Maybe into a black hole?

After all, Madeline was probably right about the whole relativity thing. I supposed I could throw a really good accelerometer or high speed camera in my inventory to test the lightspeed theory, but I had no Idea how to verify if it was near a black hole. Maybe I could try taking a picture with a selfie stick?

I noticed I’d once again neglected Fry due to my internal wanderings. I could see his attention starting to drift, and he seemed eager to get back to watching the other two play.

“Sorry buddy, I spaced. Just hold these for me, I want to see if you can use them.”

I handed him the two pieces of miniature weaponry I had retrieved from his box. A missile launcher and a heat machete. The same lights and shadows that covered a mech during its animation process appeared from his hands, and expanded to cover his weaponry. That seemed to settle it.

“Those feel alright?” I asked. He stowed the missile launcher on his back, and attached the machete to a clip on his waist before giving me a thumbs up.

“We’ll test them later.
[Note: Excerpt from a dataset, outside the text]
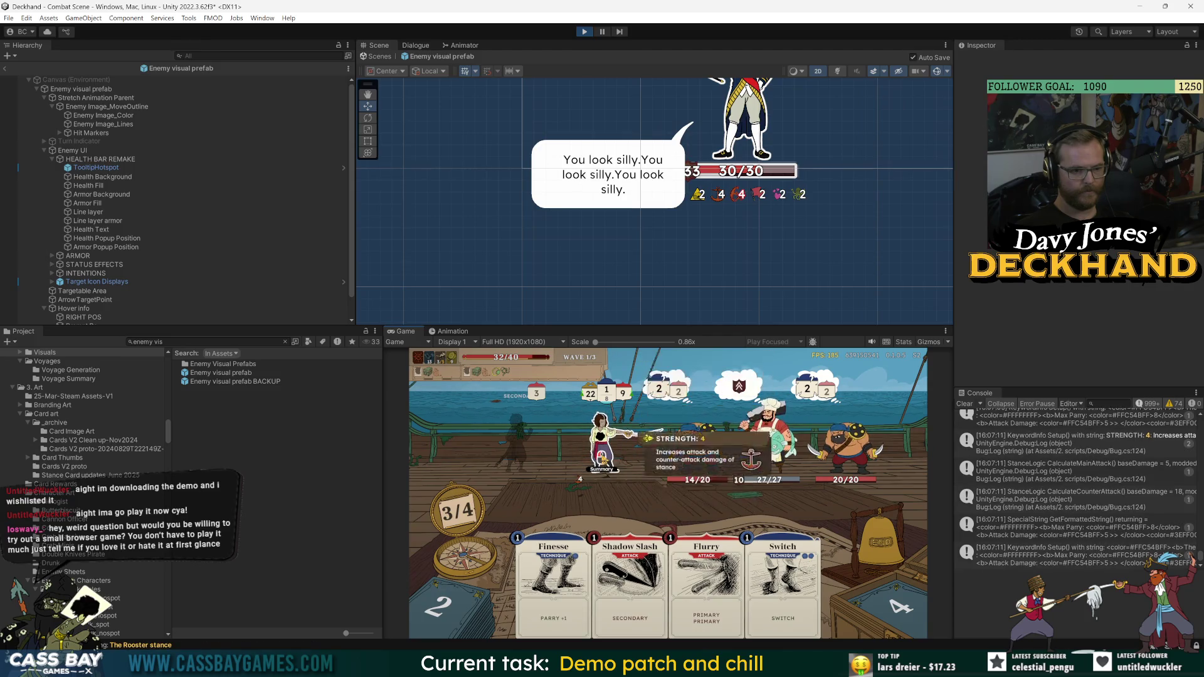
pyautogui.click(602, 458)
I don’t wanna ruin Madeline’s apartment.” He nodded. I noticed he was still carrying his machine gun. He didn’t seem to have anywhere to holster it. “I can hold on to that if you want.”

He looked down at it, seeming to deliberate for a couple seconds. He then proffered it to me, having apparently made his decision. I delicately picked it up. “I’ll give it back to you when we figure out how to get more ammo for you.”
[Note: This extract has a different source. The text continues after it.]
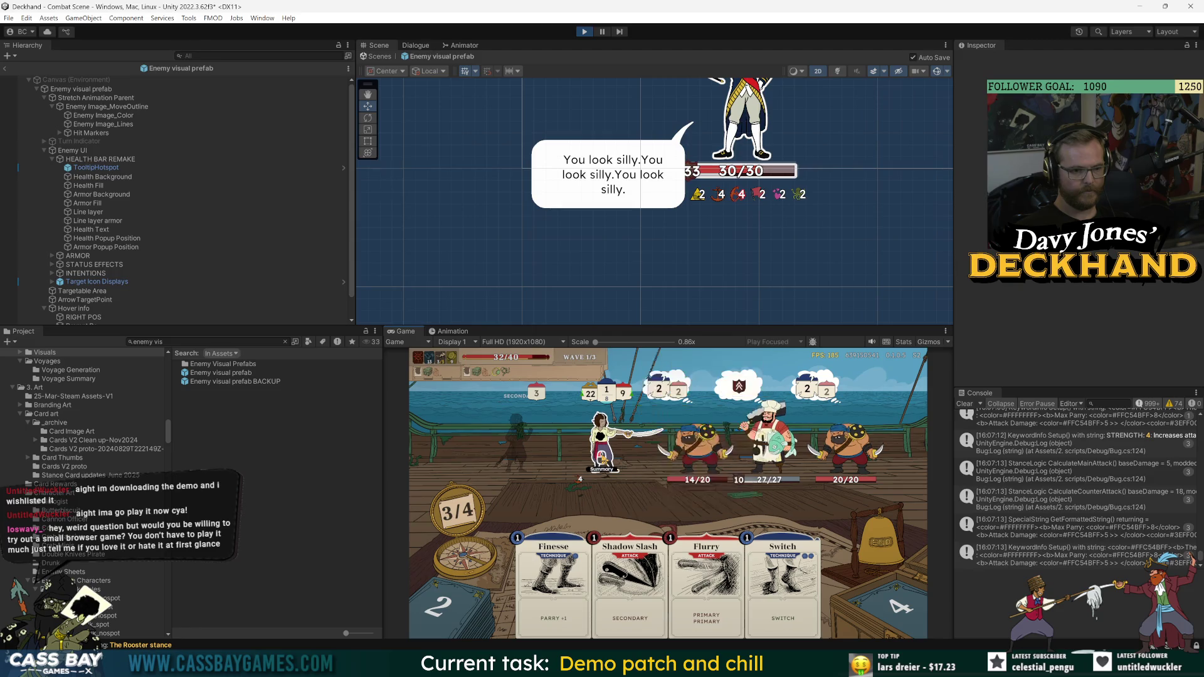
pyautogui.click(602, 458)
Speaking of which, I bet my Resupply ability did just that. That might be a good use of that point of ATP I had. Then again, I had a whole bunch more mini-weapons of mass destruction. If I could just hand them a new gun each time, I could put off using Resupply for a while.
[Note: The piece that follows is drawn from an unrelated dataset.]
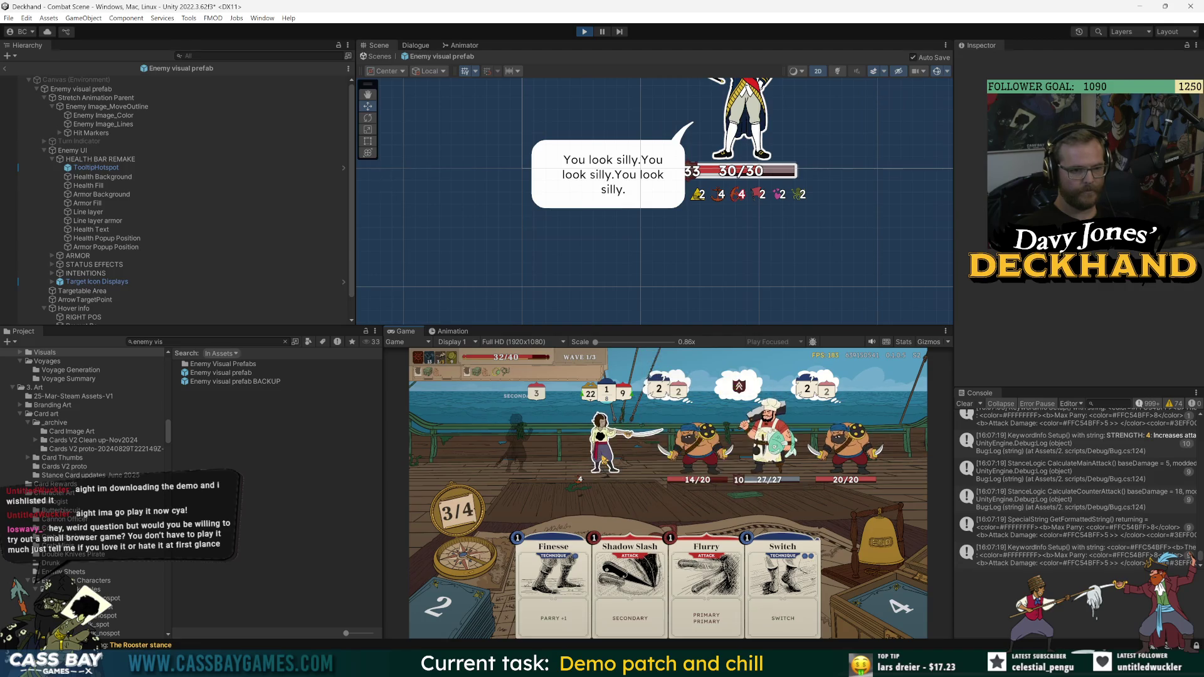
pyautogui.moveTo(600, 456)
Then again, juggling that many guns, each of thes small enough to fit on a keychain, would probably get confusing. Especially given how similar many of them looked, being mostly uniformly gray pieces of plastic in contrast to the colorful robots that wielded them. Frankly I wasn’t even confident I could tell them apart if I didn’t keep them in the right boxes.

The weapons, I mean. I would never mistake one of my children for the other.

I dropped Fry’s gun back in the box and deposited the whole thing into the ol’ inventory, swapping it for another belonging to a similar Small fry, albeit one from a lot later on the timeline than the SAR-D1N-2.

The mecha itself was a pile of shattered red plastic in my inventory, but the spare gun was all I was after anyway. Gently I retrieved the weapon, a beam shotgun, from the box, handing it to Fry.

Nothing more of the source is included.